◆ **Directions**
Using only the entries below, output the lines starting at the one containing "Begriffen über die" and ending at the one containing "Panafricanisme : L’airain de Dodone", exactly and inclusive of both, omitting the pictures.

◆ **Extracted information**
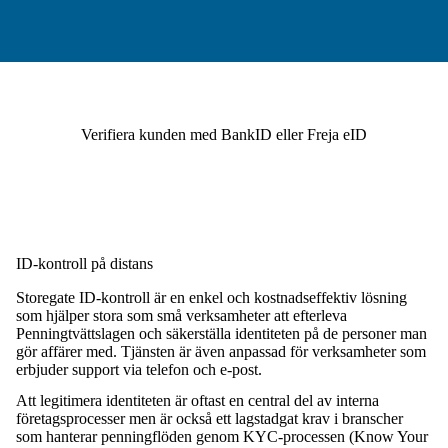
Verifiera kunden med BankID eller Freja eID
ID-kontroll på distans
Storegate ID-kontroll är en enkel och kostnadseffektiv lösning
som hjälper stora som små verksamheter att efterleva
Penningtvättslagen och säkerställa identiteten på de personer man
gör affärer med. Tjänsten är även anpassad för verksamheter som
erbjuder support via telefon och e-post.
Att legitimera identiteten är oftast en central del av interna
företagsprocesser men är också ett lagstadgat krav i branscher
som hanterar penningflöden genom KYC-processen (Know Your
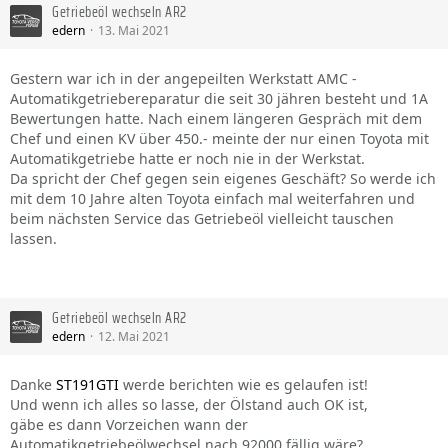
Getriebeöl wechseln AR2
edern
13. Mai 2021
Gestern war ich in der angepeilten Werkstatt AMC -
Automatikgetriebereparatur die seit 30 jähren besteht und 1A
Bewertungen hatte. Nach einem längeren Gespräch mit dem
Chef und einen KV über 450.- meinte der nur einen Toyota mit
Automatikgetriebe hatte er noch nie in der Werkstat.
Da spricht der Chef gegen sein eigenes Geschäft? So werde ich
mit dem 10 Jahre alten Toyota einfach mal weiterfahren und
beim nächsten Service das Getriebeöl vielleicht tauschen
lassen.
Getriebeöl wechseln AR2
edern
12. Mai 2021
Danke
ST191GTI
werde berichten wie es gelaufen ist!
Und wenn ich alles so lasse, der Ölstand auch OK ist,
gäbe es dann Vorzeichen wann der
Automatikgetriebeölwechsel nach 92000 fällig wäre?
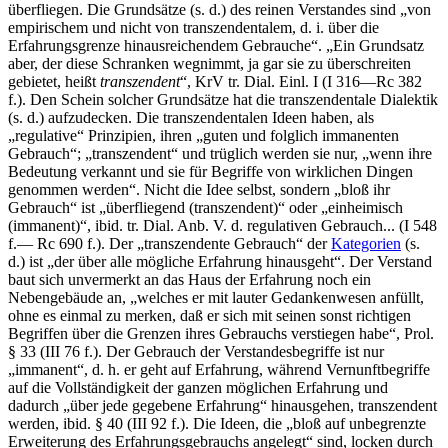
überfliegen. Die Grundsätze (s. d.) des reinen Verstandes sind „von
empirischem und nicht von transzendentalem, d. i. über die
Erfahrungsgrenze hinausreichendem Gebrauche“. „Ein Grundsatz
aber, der diese Schranken wegnimmt, ja gar sie zu überschreiten
gebietet, heißt
transzendent
“, KrV tr. Dial. Einl. I (I 316—Rc 382
f.). Den Schein solcher Grundsätze hat die transzendentale Dialektik
(s. d.) aufzudecken. Die transzendentalen Ideen haben, als
„regulative“ Prinzipien, ihren „guten und folglich immanenten
Gebrauch“; „transzendent“ und trüglich werden sie nur, „wenn ihre
Bedeutung verkannt und sie für Begriffe von wirklichen Dingen
genommen werden“. Nicht die Idee selbst, sondern „bloß ihr
Gebrauch“ ist „überfliegend (transzendent)“ oder „einheimisch
(immanent)“, ibid. tr. Dial. Anb. V. d. regulativen Gebrauch... (I 548
f.— Rc 690 f.). Der „transzendente Gebrauch“ der
Kategorien
(s.
d.) ist „der über alle mögliche Erfahrung hinausgeht“. Der Verstand
baut sich unvermerkt an das Haus der Erfahrung noch ein
Nebengebäude an, „welches er mit lauter Gedankenwesen anfüllt,
ohne es einmal zu merken, daß er sich mit seinen sonst richtigen
Begriffen über die Grenzen ihres Gebrauchs verstiegen habe“, Prol.
§ 33 (III 76 f.). Der Gebrauch der Verstandesbegriffe ist nur
„immanent“, d. h. er geht auf Erfahrung, während Vernunftbegriffe
auf die Vollständigkeit der ganzen möglichen Erfahrung und
dadurch „über jede gegebene Erfahrung“ hinausgehen, transzendent
werden, ibid. § 40 (III 92 f.). Die Ideen, die „bloß auf unbegrenzte
Erweiterung des Erfahrungsgebrauchs angelegt“ sind, locken durch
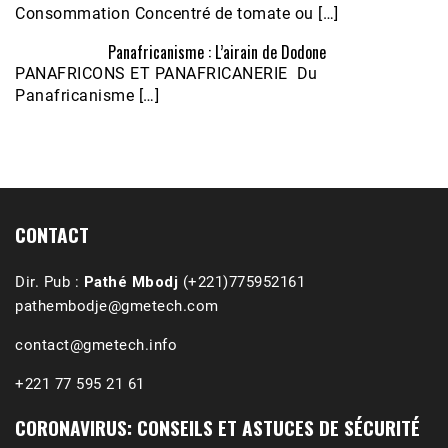
Consommation Concentré de tomate ou […]
Panafricanisme : L’airain de Dodone
Écoutez le parcours de Claudiane Kapia 
PANAFRICONS ET PANAFRICANERIE Du
Nobana (Podologue)
Feb 24, 2021 • 28mn
Panafricanisme […]
CONTACT
Dir. Pub :
Pathé Mbodj
(+221)775952161
pathembodje@gmetech.com
contact@gmetech.info
+221 77 595 21 61
CORONAVIRUS: CONSEILS ET ASTUCES DE SÉCURITÉ
1988-1989 :  La polémique de Guidimakha 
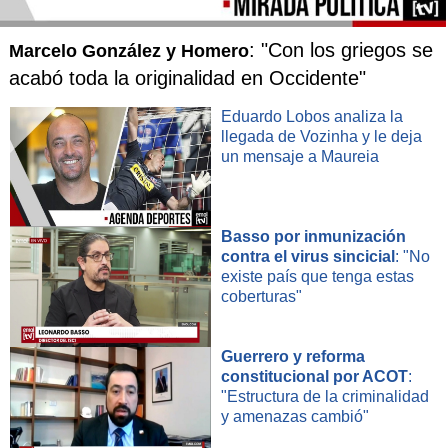
: "Con los griegos se
Marcelo González y Homero
acabó toda la originalidad en Occidente"
Eduardo Lobos analiza la
llegada de Vozinha y le deja
un mensaje a Maureia
Basso por inmunización
contra el virus sincicial
: "No
existe país que tenga estas
coberturas"
Guerrero y reforma
constitucional por ACOT
:
"Estructura de la criminalidad
y amenazas cambió"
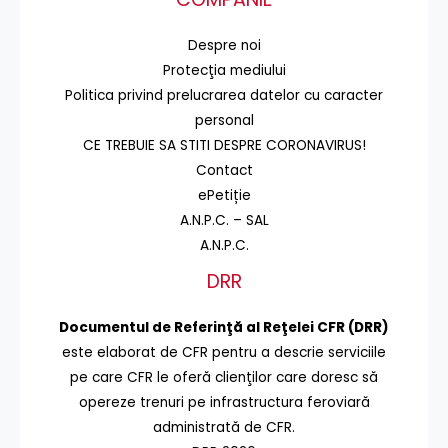
Despre noi
Protecţia mediului
Politica privind prelucrarea datelor cu caracter
personal
CE TREBUIE SA STITI DESPRE CORONAVIRUS!
Contact
ePetiție
A.N.P.C. – SAL
A.N.P.C.
DRR
Documentul de Referinţă al Reţelei CFR (DRR)
este elaborat de CFR pentru a descrie serviciile
pe care CFR le oferă clienţilor care doresc să
opereze trenuri pe infrastructura feroviară
administrată de CFR.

◆ **The completed task**
Begriffen über die Grenzen ihres Gebrauchs verstiegen habe“, Prol.
§ 33 (III 76 f.). Der Gebrauch der Verstandesbegriffe ist nur
„immanent“, d. h. er geht auf Erfahrung, während Vernunftbegriffe
auf die Vollständigkeit der ganzen möglichen Erfahrung und
dadurch „über jede gegebene Erfahrung“ hinausgehen, transzendent
werden, ibid. § 40 (III 92 f.). Die Ideen, die „bloß auf unbegrenzte
Erweiterung des Erfahrungsgebrauchs angelegt“ sind, locken durch
Consommation Concentré de tomate ou […]
Panafricanisme : L’airain de Dodone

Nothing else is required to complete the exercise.